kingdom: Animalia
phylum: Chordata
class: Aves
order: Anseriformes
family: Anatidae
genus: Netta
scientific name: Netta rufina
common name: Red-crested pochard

******************************

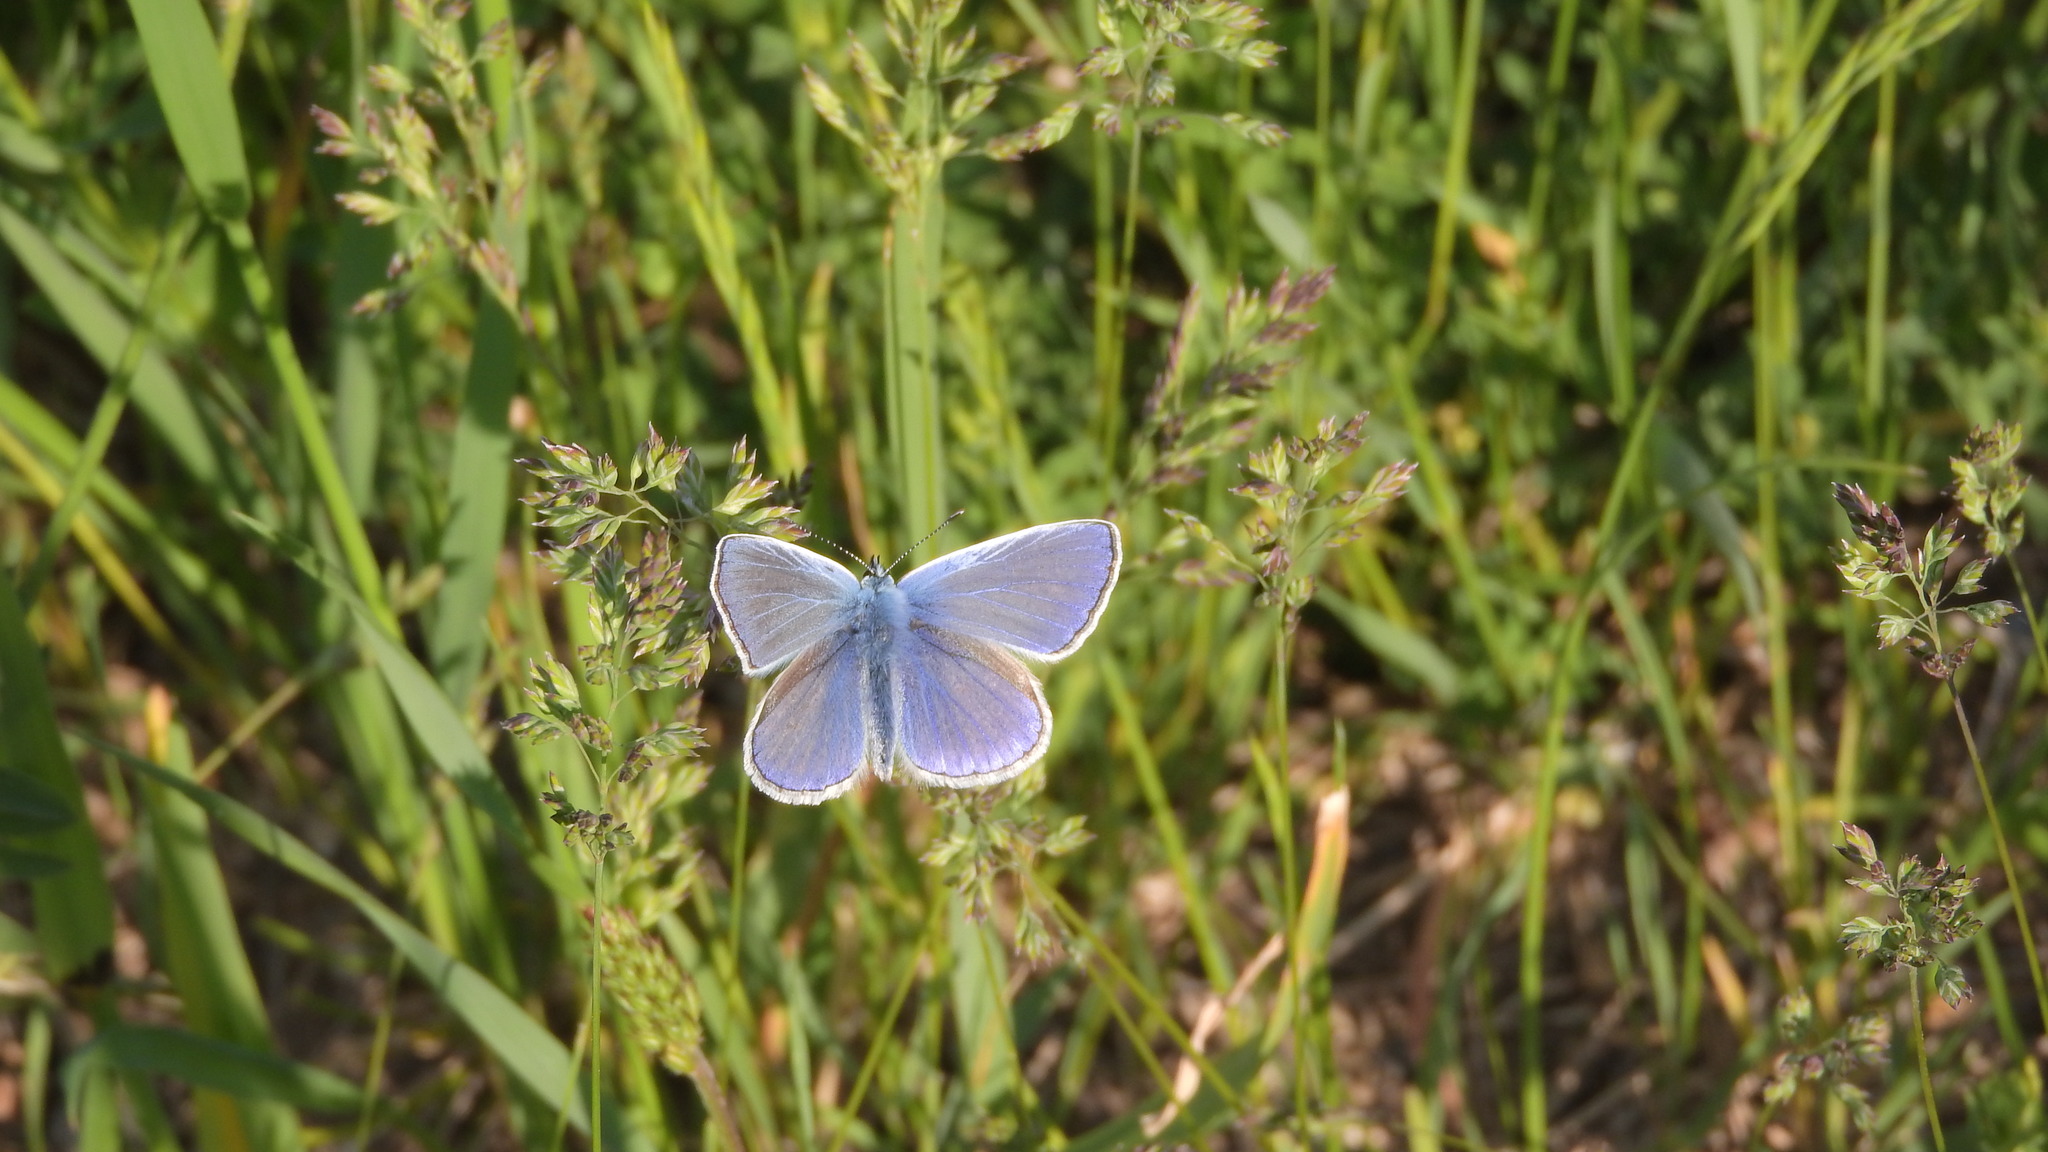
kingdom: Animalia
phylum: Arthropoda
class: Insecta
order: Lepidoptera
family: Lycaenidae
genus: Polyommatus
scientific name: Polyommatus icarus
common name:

******************************

**GIVEN EXERCISE:**
Please copy out, character for character, the lines running from the one containing "phylum: Chordata" through the one containing "scientific name: Netta rufina", with both of those lines included.

**THE REPLY:**
phylum: Chordata
class: Aves
order: Anseriformes
family: Anatidae
genus: Netta
scientific name: Netta rufina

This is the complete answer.